Villagers voice concern over plans for community pavilion

Villagers have voiced their concerns over plans for an alcohol and music licence at a community pavilion.

Llanfair Waterdine Community Pavilion.
Llanfair Waterdine Community Pavilion.

Llanfair Waterdine Community Trust has applied to Shropshire Council for a premises licence for the new multi-purpose hall on the Joan Adams Community Field.

The trustees say it will allow the venue to host a range of activities to the benefit of the rural community, which lies on the Welsh border near Knighton.

An application form submitted to the council says events could include village fetes, children’s groups, committee meetings, indoor sports and social gatherings.
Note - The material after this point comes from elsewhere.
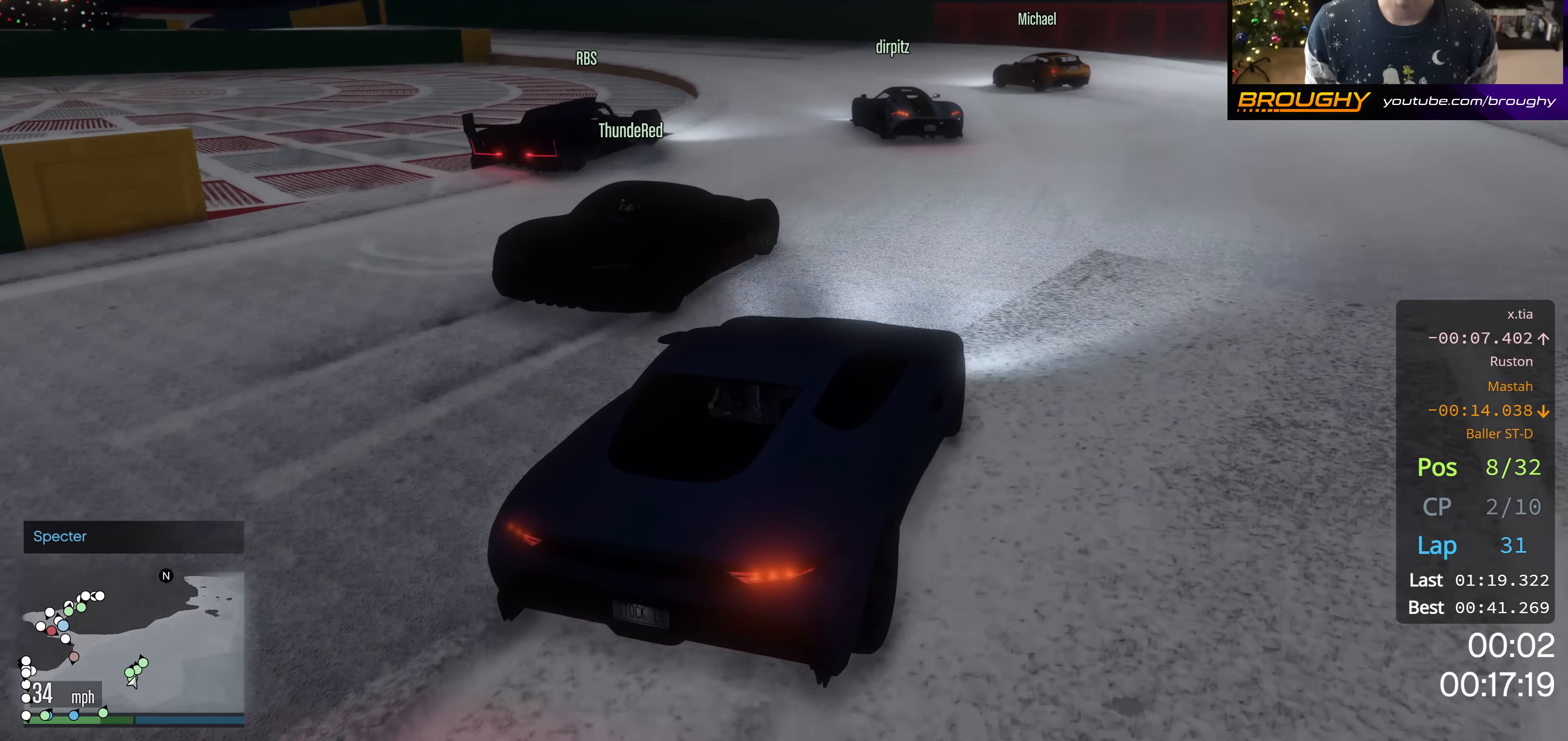
Gameplay with a controller (Xbox layout); each line is a JSON object with the inputs held at the frame after it. "events" lists button and stick changes between this image and that frame as [ms after this image, input, new state], when the widget could be followed in between.
{"buttons": ["R2"], "left_stick": "center", "right_stick": "down-left", "events": [[17, "left_stick", "up-left"], [67, "R2", "down"], [217, "left_stick", "center"]]}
The trust has asked for a licence covering the sale of alcohol and refreshments as well as live and recorded music and other activities.

The hours applied for are 12pm to 11pm, extending to midnight on weekends and 1am on Christmas Eve, New Year’s Eve and for private events.

The application will be decided by the council’s licensing committee after nearby residents objected to the proposals.

A report to the committee by public protection officer Ross O’Neil says consultees including the police and the council’s trading standards, environmental health and planning departments supported the application.

The report says: “Trading standards were happy the applicant proposed a challenge 25 policy, however requested that their standard challenge 25 wording was used.

“Environmental health requested 9.30pm for windows and doors to be closed from the initial 11pm suggested by the applicant and the police were also happy with the drugs policy and exit notice but requested their standard wording along with taxi firms’ details to be displayed in the venue.”

There were 11 objections raised by members of the public, citing noise and road safety concerns.

The report says: “The public nuisance concerns relate to the nuisance that might be caused to local residents by the wooden building amplifying noise if a licence was to be granted.

“There is mention that the community believed the building was to be a sports pavilion and not a licensed premises and the hours applied for are too broad and open ended with little restrictions to cause nuisance to residents, which the trust could not manage.

“The public safety concerns relate to the single carriage road which would have an increase of volume from visitors, which has no street lighting or footpaths and provides access to and from the premises.”

The application will be decided by the licensing committee at a meeting on Tuesday, January 19.